Join operation within two streams limited to 2000 rows

Hi Everyone,

I am struggling over what really seems to be a bug. In my situation I have two streams:

stream A having the energy used by a machine, sampled 2880 times per day;
stream B having the energy cost sampled once per day;

In order to compute the cost at any of the 2880 timings per day (I need a time series for it for other purposes) what I do is:

I create a '_day' column for both the stream A and B storing the day timestamp, I then group both by this new '_day' column;
I then take a LEFT join on stream A and B over the '_day' column in order to obtain a unique stream and be able to compute the energy cost for any of the timings;

This approach works indeed, the very subtle problem is that if you have more than N>2000 rows for stream A, for some reason the joined table will return N-1000 rows.

» Data to process:
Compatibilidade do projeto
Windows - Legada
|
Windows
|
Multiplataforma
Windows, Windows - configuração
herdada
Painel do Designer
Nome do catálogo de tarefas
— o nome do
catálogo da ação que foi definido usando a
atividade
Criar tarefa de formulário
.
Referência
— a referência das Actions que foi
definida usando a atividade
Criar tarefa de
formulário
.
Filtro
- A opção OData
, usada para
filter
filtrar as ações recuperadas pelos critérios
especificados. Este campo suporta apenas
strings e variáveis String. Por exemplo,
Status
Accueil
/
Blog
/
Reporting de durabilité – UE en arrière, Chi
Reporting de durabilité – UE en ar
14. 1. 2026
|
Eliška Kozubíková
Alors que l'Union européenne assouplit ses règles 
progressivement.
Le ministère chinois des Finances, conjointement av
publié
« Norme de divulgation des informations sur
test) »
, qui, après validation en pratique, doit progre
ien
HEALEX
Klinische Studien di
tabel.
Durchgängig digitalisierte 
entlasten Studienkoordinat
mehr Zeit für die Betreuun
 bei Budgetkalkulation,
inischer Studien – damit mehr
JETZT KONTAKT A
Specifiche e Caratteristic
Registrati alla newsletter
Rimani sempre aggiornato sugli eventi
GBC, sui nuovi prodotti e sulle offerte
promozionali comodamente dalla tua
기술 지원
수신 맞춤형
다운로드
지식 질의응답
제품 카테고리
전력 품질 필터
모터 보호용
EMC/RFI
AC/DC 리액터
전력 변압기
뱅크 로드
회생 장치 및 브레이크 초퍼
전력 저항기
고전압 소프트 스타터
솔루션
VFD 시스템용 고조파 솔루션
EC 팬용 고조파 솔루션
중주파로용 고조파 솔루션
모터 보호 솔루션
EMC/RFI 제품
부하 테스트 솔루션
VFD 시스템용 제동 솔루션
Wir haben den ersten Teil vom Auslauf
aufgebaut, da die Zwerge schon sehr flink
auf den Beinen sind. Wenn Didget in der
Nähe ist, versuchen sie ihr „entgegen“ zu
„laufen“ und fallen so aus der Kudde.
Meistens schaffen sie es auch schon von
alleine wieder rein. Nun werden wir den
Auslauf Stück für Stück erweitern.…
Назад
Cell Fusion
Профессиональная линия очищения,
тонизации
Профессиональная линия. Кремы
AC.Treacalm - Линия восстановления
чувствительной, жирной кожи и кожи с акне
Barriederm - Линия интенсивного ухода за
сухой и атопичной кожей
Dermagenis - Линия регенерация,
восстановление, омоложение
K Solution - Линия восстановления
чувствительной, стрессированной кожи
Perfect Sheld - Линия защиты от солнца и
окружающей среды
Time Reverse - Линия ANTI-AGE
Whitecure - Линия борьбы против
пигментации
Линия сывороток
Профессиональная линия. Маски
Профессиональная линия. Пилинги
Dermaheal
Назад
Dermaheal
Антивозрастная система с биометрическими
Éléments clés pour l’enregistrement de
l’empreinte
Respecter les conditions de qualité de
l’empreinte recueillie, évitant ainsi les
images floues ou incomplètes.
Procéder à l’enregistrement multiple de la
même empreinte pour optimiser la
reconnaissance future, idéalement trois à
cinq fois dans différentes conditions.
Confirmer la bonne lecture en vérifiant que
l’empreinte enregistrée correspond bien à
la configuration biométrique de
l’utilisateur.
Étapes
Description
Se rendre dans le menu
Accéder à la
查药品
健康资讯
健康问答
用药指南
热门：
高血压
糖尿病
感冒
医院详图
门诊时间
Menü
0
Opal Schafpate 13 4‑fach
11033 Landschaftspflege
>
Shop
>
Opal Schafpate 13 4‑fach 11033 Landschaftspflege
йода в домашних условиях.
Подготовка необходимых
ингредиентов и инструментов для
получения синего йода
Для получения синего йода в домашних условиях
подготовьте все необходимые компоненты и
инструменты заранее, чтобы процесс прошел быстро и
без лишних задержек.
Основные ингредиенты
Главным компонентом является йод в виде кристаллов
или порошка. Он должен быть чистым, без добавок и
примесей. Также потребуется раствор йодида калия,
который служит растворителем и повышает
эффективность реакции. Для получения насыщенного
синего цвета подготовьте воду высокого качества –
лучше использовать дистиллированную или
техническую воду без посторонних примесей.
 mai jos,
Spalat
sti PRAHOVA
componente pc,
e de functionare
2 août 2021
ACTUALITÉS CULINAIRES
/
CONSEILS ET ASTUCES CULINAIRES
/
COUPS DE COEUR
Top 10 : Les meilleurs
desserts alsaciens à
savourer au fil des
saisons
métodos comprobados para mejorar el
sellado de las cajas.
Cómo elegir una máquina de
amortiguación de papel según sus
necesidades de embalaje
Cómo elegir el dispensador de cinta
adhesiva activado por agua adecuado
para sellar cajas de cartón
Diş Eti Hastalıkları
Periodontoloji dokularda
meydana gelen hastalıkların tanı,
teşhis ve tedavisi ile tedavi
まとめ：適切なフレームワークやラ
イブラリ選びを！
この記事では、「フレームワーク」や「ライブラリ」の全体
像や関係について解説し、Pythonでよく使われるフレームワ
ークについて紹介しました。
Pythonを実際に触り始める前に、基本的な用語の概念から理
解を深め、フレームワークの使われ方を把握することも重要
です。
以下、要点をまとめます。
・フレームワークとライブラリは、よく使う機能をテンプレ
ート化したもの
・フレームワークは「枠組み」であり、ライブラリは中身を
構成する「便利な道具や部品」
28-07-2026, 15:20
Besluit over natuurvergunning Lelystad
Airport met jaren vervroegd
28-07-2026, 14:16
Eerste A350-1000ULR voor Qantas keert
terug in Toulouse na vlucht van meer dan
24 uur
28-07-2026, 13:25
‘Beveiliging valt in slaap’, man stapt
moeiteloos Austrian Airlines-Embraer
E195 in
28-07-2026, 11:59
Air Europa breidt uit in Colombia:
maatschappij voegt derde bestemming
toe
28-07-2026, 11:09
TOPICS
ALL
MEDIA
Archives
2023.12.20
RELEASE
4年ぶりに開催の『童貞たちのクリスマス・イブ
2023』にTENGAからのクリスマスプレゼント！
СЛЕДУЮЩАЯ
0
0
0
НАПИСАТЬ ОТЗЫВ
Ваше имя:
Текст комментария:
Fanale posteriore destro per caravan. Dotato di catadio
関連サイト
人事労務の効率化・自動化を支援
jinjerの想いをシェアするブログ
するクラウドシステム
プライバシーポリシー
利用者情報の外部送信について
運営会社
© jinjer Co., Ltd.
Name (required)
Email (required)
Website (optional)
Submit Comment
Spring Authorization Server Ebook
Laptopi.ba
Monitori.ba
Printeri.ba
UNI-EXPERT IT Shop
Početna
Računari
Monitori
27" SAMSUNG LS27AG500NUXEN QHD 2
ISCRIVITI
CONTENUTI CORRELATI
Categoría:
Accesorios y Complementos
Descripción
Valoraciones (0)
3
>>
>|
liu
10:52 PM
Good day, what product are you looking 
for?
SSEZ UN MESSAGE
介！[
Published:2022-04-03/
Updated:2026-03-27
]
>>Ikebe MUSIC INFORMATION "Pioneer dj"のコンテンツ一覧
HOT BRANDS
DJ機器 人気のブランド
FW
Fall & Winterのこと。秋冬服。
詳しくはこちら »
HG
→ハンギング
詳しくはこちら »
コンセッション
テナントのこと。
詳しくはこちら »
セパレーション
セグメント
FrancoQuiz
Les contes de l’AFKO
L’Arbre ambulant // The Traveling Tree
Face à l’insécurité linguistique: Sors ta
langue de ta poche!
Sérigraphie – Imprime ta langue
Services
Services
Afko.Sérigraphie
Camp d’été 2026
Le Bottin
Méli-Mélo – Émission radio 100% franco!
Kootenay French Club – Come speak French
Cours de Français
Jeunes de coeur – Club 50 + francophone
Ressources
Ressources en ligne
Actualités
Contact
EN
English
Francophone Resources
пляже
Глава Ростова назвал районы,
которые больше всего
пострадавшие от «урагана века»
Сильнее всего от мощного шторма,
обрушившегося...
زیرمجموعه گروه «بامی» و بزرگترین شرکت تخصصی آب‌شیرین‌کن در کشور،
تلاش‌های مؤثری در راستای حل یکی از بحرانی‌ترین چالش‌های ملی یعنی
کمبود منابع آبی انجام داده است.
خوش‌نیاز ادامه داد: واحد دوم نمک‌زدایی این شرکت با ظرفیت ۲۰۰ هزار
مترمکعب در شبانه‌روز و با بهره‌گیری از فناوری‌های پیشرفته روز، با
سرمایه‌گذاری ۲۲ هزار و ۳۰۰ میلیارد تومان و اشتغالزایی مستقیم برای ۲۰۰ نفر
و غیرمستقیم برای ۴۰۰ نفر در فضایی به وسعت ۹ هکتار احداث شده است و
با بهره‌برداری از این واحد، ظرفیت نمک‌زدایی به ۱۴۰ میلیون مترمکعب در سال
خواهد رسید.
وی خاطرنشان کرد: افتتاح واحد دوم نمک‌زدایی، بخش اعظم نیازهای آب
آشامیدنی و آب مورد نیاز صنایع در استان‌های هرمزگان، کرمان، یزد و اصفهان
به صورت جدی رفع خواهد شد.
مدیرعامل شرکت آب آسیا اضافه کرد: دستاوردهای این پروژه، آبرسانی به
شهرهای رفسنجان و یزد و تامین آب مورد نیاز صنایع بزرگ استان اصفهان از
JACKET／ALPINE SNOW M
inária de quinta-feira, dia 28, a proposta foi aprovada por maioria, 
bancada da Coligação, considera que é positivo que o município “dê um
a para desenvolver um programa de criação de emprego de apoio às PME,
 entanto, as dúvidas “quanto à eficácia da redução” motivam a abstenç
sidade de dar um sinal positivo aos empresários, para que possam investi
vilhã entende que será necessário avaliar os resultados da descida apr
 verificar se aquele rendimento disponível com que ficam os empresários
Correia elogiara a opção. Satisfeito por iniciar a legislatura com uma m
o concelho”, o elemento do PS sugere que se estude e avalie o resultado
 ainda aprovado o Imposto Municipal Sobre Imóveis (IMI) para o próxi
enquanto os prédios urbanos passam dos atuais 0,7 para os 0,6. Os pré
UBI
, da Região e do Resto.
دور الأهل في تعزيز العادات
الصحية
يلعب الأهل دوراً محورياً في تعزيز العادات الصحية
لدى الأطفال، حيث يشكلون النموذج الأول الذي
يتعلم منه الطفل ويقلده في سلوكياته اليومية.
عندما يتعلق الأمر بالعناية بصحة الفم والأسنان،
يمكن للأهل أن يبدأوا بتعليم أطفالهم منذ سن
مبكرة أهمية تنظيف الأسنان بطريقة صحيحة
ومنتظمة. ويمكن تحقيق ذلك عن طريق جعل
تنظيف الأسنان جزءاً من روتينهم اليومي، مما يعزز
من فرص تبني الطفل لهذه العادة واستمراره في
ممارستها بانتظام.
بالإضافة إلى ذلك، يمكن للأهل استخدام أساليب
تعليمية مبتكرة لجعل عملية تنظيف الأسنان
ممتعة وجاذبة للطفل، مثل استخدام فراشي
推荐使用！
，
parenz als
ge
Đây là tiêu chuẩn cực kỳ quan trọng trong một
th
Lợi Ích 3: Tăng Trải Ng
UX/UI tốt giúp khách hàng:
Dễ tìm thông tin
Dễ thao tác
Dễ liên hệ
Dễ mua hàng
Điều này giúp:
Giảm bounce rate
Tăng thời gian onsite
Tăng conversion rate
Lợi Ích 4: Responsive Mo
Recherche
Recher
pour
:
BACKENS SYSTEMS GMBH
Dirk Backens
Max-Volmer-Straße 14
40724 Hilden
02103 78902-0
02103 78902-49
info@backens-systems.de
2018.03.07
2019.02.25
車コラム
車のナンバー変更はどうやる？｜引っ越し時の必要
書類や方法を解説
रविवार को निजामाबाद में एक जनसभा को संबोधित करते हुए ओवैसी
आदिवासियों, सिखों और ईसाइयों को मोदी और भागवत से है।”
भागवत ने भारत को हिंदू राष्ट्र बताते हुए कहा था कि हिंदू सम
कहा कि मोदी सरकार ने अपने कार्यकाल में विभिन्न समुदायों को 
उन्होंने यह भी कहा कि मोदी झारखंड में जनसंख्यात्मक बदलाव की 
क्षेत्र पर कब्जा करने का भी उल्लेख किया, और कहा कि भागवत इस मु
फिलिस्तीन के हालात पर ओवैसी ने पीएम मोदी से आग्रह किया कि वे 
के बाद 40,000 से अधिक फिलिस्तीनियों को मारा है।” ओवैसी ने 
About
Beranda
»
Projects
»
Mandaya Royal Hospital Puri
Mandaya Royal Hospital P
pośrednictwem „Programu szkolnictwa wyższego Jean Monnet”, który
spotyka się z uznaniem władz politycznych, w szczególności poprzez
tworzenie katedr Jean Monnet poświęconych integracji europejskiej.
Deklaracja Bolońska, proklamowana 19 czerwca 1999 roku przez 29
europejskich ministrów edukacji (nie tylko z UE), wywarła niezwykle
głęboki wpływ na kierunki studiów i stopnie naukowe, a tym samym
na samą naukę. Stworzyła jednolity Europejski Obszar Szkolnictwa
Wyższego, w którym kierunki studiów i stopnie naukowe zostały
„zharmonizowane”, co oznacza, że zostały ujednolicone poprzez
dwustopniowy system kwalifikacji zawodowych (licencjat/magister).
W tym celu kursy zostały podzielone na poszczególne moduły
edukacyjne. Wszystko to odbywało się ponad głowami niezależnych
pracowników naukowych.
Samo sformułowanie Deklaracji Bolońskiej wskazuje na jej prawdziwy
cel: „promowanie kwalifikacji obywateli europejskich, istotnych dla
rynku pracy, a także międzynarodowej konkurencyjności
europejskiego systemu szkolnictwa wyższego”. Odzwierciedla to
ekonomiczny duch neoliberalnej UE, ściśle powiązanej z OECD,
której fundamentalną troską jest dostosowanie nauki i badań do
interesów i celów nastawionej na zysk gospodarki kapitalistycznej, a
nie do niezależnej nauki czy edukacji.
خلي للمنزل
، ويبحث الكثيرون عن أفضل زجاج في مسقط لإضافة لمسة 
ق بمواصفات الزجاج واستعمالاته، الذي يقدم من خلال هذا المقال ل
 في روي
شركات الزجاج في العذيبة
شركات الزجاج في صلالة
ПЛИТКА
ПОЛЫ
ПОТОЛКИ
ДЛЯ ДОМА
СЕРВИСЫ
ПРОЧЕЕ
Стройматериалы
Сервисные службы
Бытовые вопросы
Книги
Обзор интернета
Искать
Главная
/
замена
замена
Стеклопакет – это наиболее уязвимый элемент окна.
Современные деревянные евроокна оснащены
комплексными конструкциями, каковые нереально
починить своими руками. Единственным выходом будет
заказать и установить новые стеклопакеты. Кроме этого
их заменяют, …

» To do:
**1.** Copy the listing line for line, beginning with its first line and stopping after the line that contains "Specifiche e Caratteristic".
**2.** Continue the forum post about the stream join that loses rows, starting after its last sentence.
The forum post and the listing come from unrelated sources.

» Expected responses:
**1.**
Compatibilidade do projeto
Windows - Legada
|
Windows
|
Multiplataforma
Windows, Windows - configuração
herdada
Painel do Designer
Nome do catálogo de tarefas
— o nome do
catálogo da ação que foi definido usando a
atividade
Criar tarefa de formulário
.
Referência
— a referência das Actions que foi
definida usando a atividade
Criar tarefa de
formulário
.
Filtro
- A opção OData
, usada para
filter
filtrar as ações recuperadas pelos critérios
especificados. Este campo suporta apenas
strings e variáveis String. Por exemplo,
Status
Accueil
/
Blog
/
Reporting de durabilité – UE en arrière, Chi
Reporting de durabilité – UE en ar
14. 1. 2026
|
Eliška Kozubíková
Alors que l'Union européenne assouplit ses règles 
progressivement.
Le ministère chinois des Finances, conjointement av
publié
« Norme de divulgation des informations sur
test) »
, qui, après validation en pratique, doit progre
ien
HEALEX
Klinische Studien di
tabel.
Durchgängig digitalisierte 
entlasten Studienkoordinat
mehr Zeit für die Betreuun
 bei Budgetkalkulation,
inischer Studien – damit mehr
JETZT KONTAKT A
Specifiche e Caratteristic

**2.**
So for a single day the joined table will return 1880 rows instead of 2880! If i limit the stream A to 2000 rows I will get 2000 rows back, but if I use 2001 rows I will get back 1001 rows.

In this image _value -> is the count of rows.

Thanks to anyone helping me.

Steps to reproduce: List the minimal actions needed to reproduce the behavior.

Create a stream A with at least 2001 rows per day;
Add the _day column to stream A containing the day timestamp -> date.truncate(t: r._time, unit 1d)
Create a stream B with 1 row per day;
Add the _day column to stream B containing the day timestamp -> date.truncate(t: r._time, unit 1d)
Take a letf/full join on the _day column

Expected behavior: Get back a table having the same row numbers than the stream A.

Actual behavior:

Get back a table having the same row numbers than the stream A only if row_numbers <= 2000.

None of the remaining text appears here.